I glared at her, hoping she could see the hate in my eyes. “He left. He married me, and then he left.”
“Don't you get it, Barbara? Are you that stupid? He only married you to keep from going to jail for statutory rape.”
Rape? “He didn't rape me!”
“For Christ's sake, he's twice your age. Do you really think he wants to spend his time with a teenager? He's a grown man. The law says when a man his age has sex with a child, it's rape.”
“I'm not a child.”
Mom hesitated with her hand on the doorknob, turned, and said, “No, you're going to be a mother. You better start thinking like one.”
“Yeah, like you would know anything about that,” I mumbled. She shot me a look. “What?”
“It doesn't matter,” I said. No matter what I had to do, I wouldn't let my mother raise my baby.
Jon Luther Lewis, a miniature image of his father, made his entrance into the world on March 8. Overwhelmed with feelings I'd never experienced before, I cuddled the sweet-smelling, perfect, tiny bundle in my arms. “No one will ever take you away from me,” I whispered into the small, shell-like ear. “I'll take you away from here. They'll never hurt you.”
Fifteen years later and a week after the knock on the door, the harbinger of the news which is every mother's greatest fear, I stand at my son's grave. My dear son is in a box, under the ground. The choices I made killed him. I am alone.

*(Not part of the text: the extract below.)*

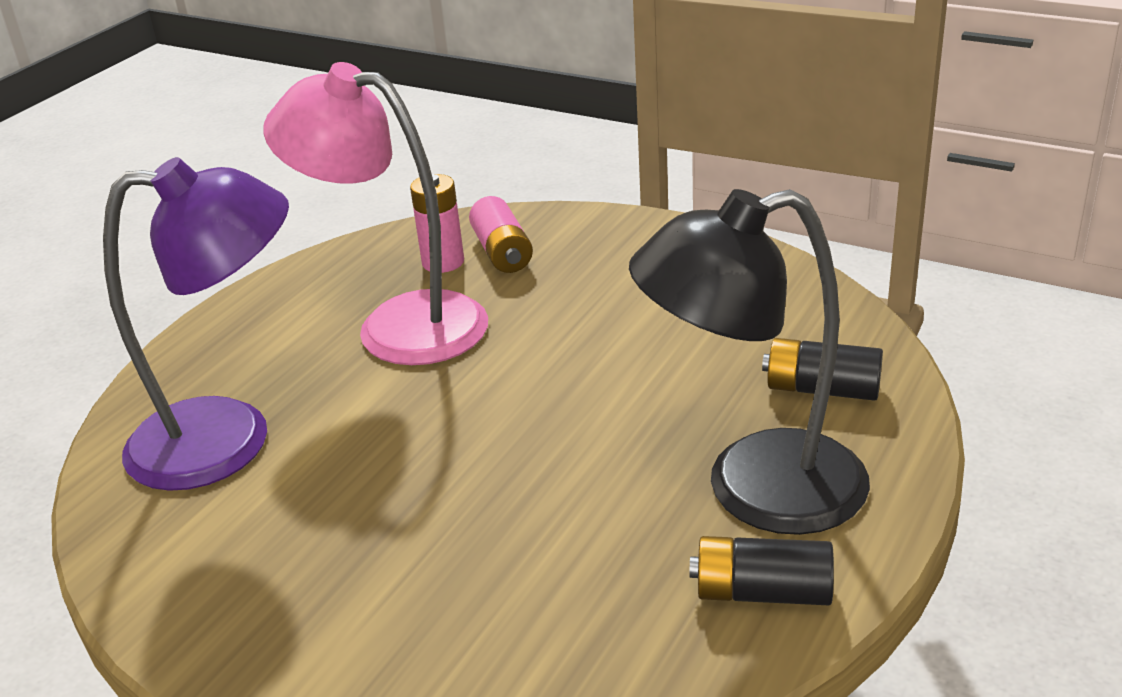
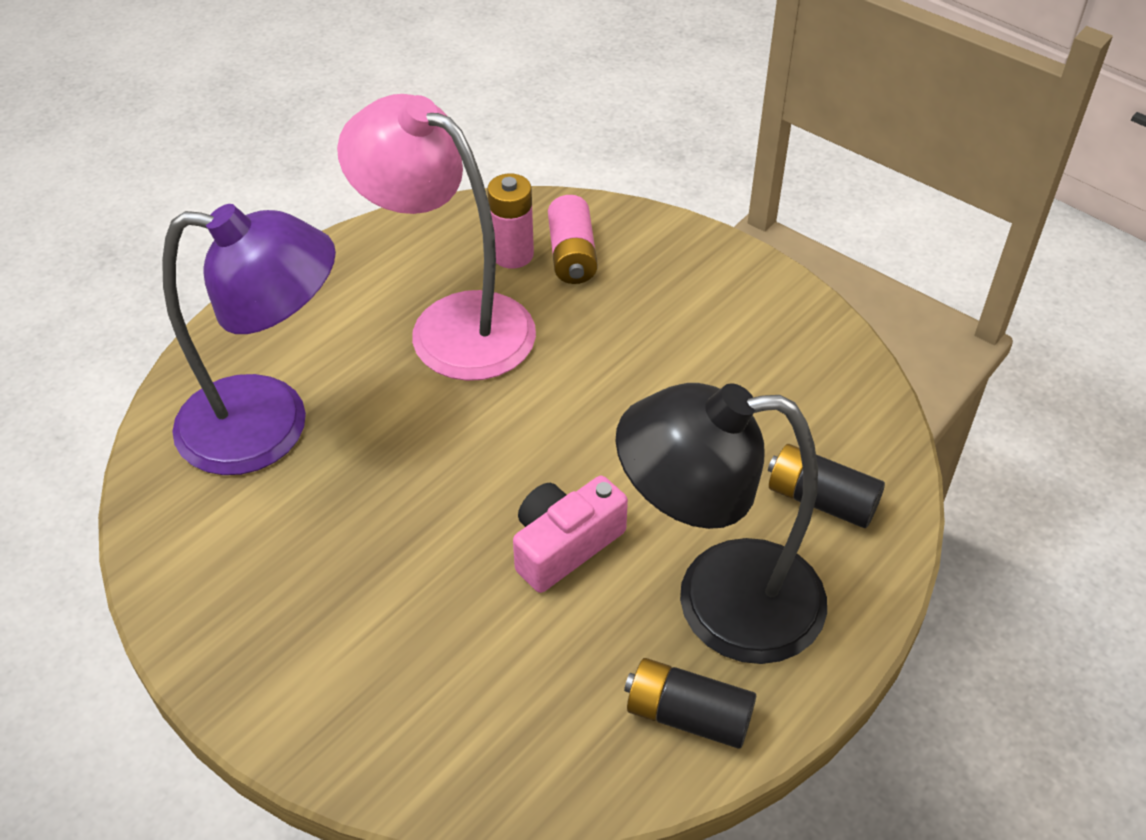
camera: 10 degrees right, 15 degrees up
none -> pink camera [513,476,628,593]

DAYS PASS BY AS IF IN SLOW MOTION. I'm not here. I'm somewhere on the outside of the world, watching through a haze. Is that what it's like to be dead? If I kill myself, will I be reunited with my son, or lie in the ground, forgotten? Who will be left to remember my child or to mourn my passing
Angel is barking. It's the postman. If I don't get to the mail, she'll tear it up. I don't know why, but when the mail comes through the slot in the door, Angel just attacks. As a result, many of my bills are sent back shredded and taped together. It's a race to the door. The dog wins, grabs a flyer, and shakes it furiously while I gather the few envelopes. I thumb through the bills on the way back to the kitchen. If I don't kill myself, I'm going to have to go back to work soon. There's a letter from my brother at the bottom of the pile.
The irony of the situation doesn't escape me. My last link to my son is the brother I've been estranged from for many years. Mom may have been an alcoholic and a pill popper, but she held the family, dysfunctional as it was, together. When she died, the tentative hold we had on each other died with her. It's like a gunshot exploded and sent us all in different directions.

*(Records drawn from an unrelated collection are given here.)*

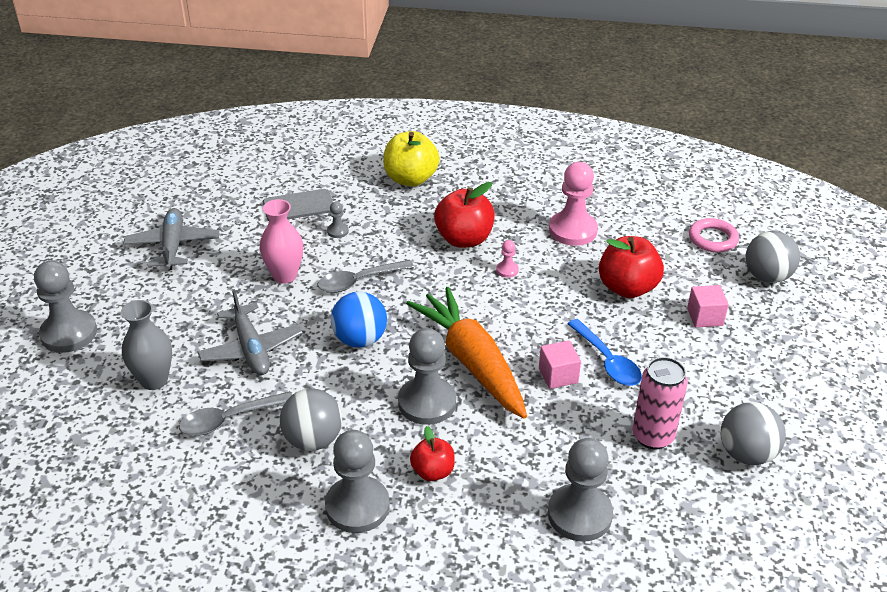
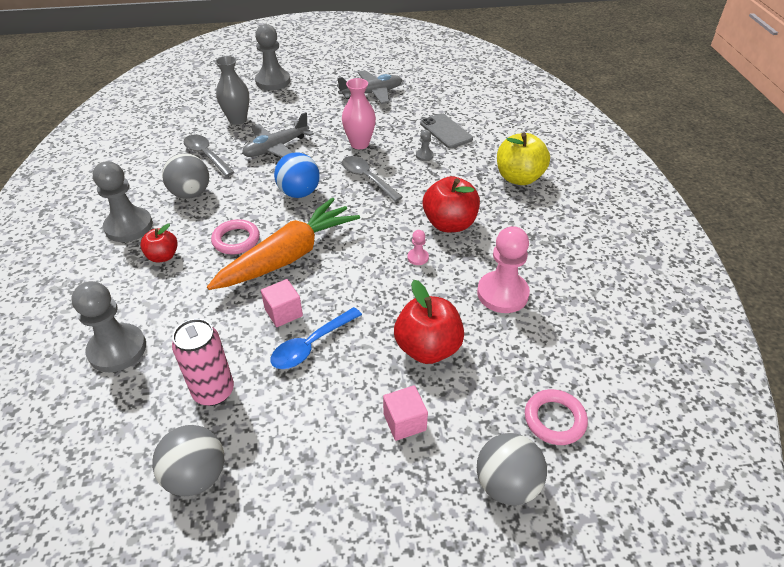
camera: 75 degrees right, 5 degrees up
grey pawn [398,328,456,425] -> pink ring [211,219,260,254]

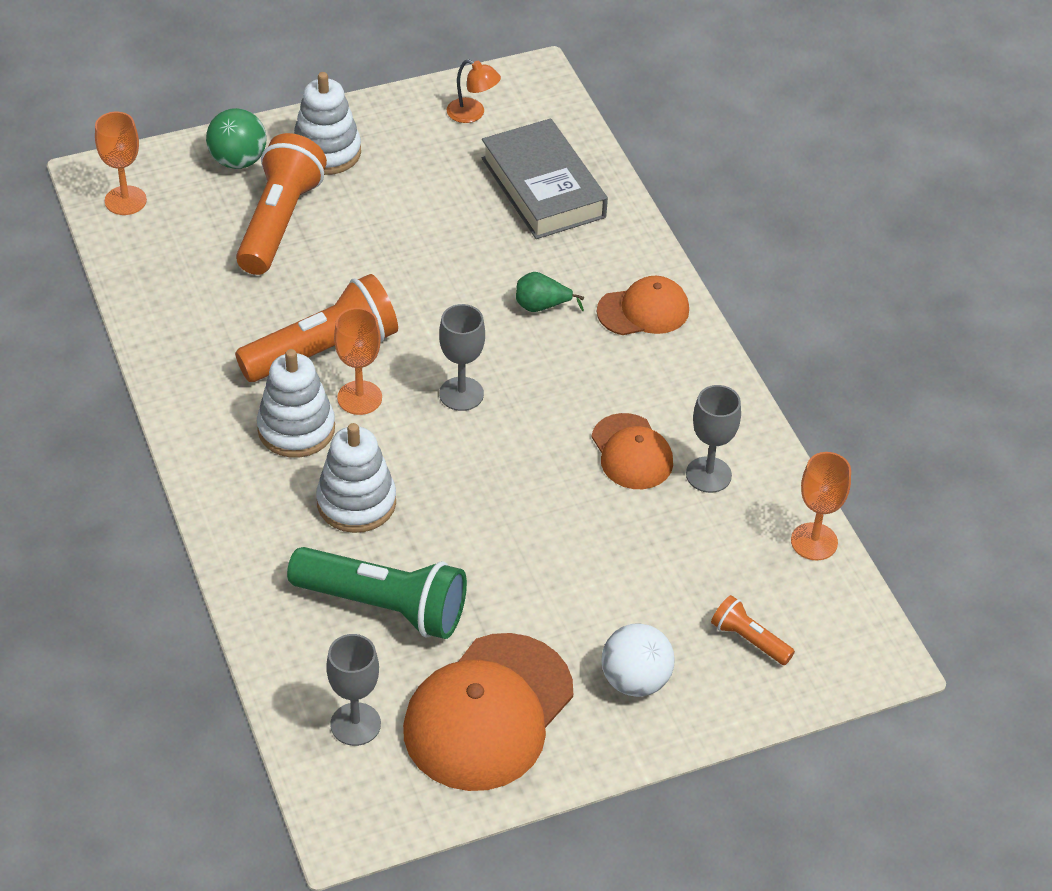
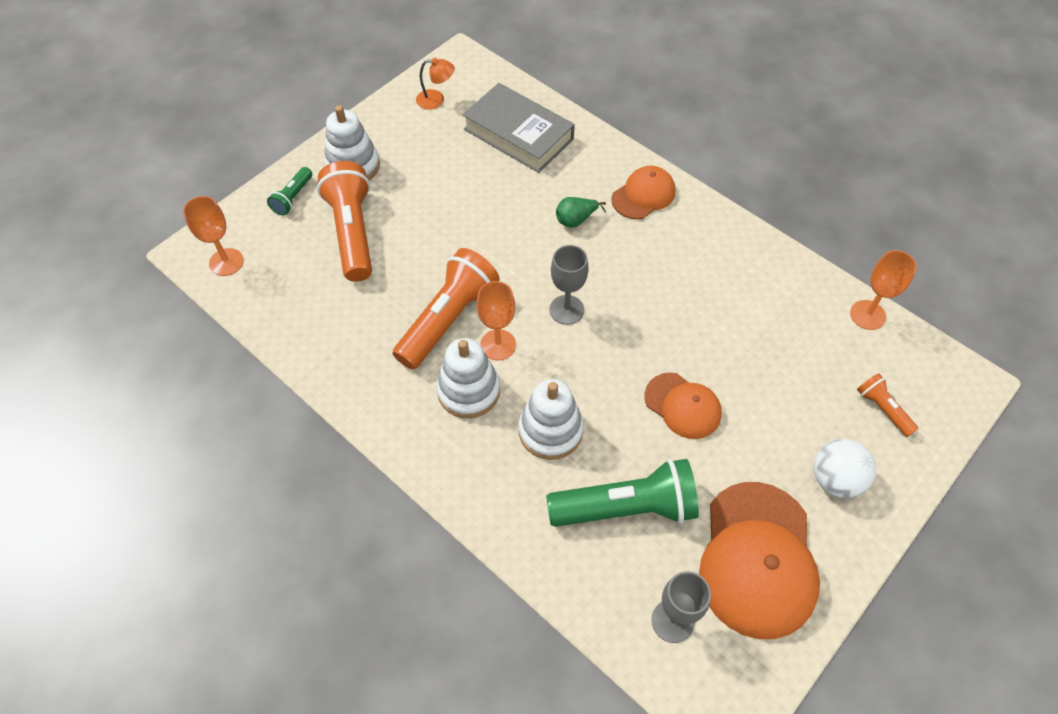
camera: 25 degrees left, 10 degrees up
green ball [206,108,267,169] -> green flashlight [267,167,312,215]
orange cap [591,413,673,489] -> orange cap moved to [644,372,722,439]
grey goblet [686,385,741,493] -> none
orange flashlight [711,595,795,665] -> orange flashlight turned 45 degrees clockwise [857,373,918,437]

One more shot of brandy, and I'll read my brother's letter. I know I shouldn't be drinking this early in the day, especially after what happened to me before, but it's the only thing that keeps me from running screaming into the street. I pick up the letter, stare at it, and lay it down. I can't read it now. I need to get cleaned up, go to the restaurant, and find out if I still have a job. The bills aren't going to pay themselves.

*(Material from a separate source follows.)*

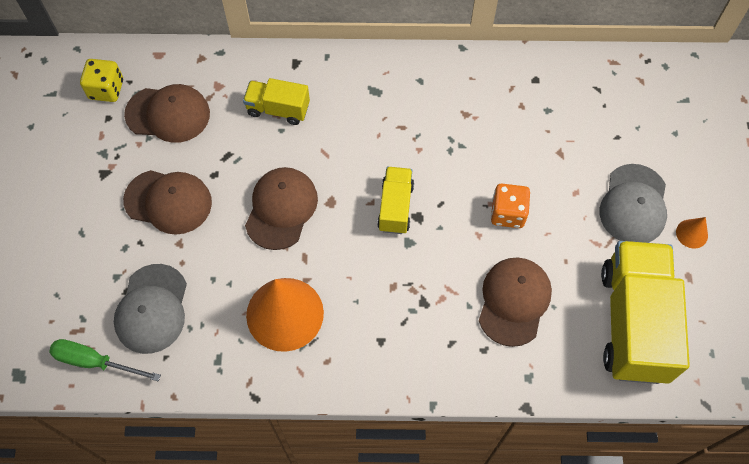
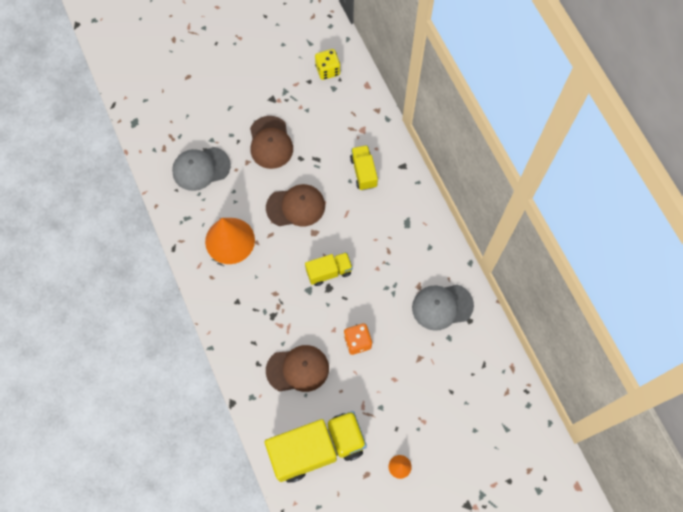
camera: 65 degrees right, 5 degrees up
green screwdriver [49,339,161,382] -> none
brown cap [124,84,210,143] -> none
grey cap [600,164,667,243] -> grey cap moved to [412,284,474,331]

In the shower, my tears mingle with the hot water streaming over my body. I wish the pure clean water could wash away my sins; that I could step from the shower with my insides as clean as my outsides. I've started my life over so many times—but never without Jon. Together, we'd overcome so much, and no matter what, we always had each other. Now I have no one. I turn the hot water off. Cold water hits me like a blast of icy air. I have to stop this. It's time to pull myself together.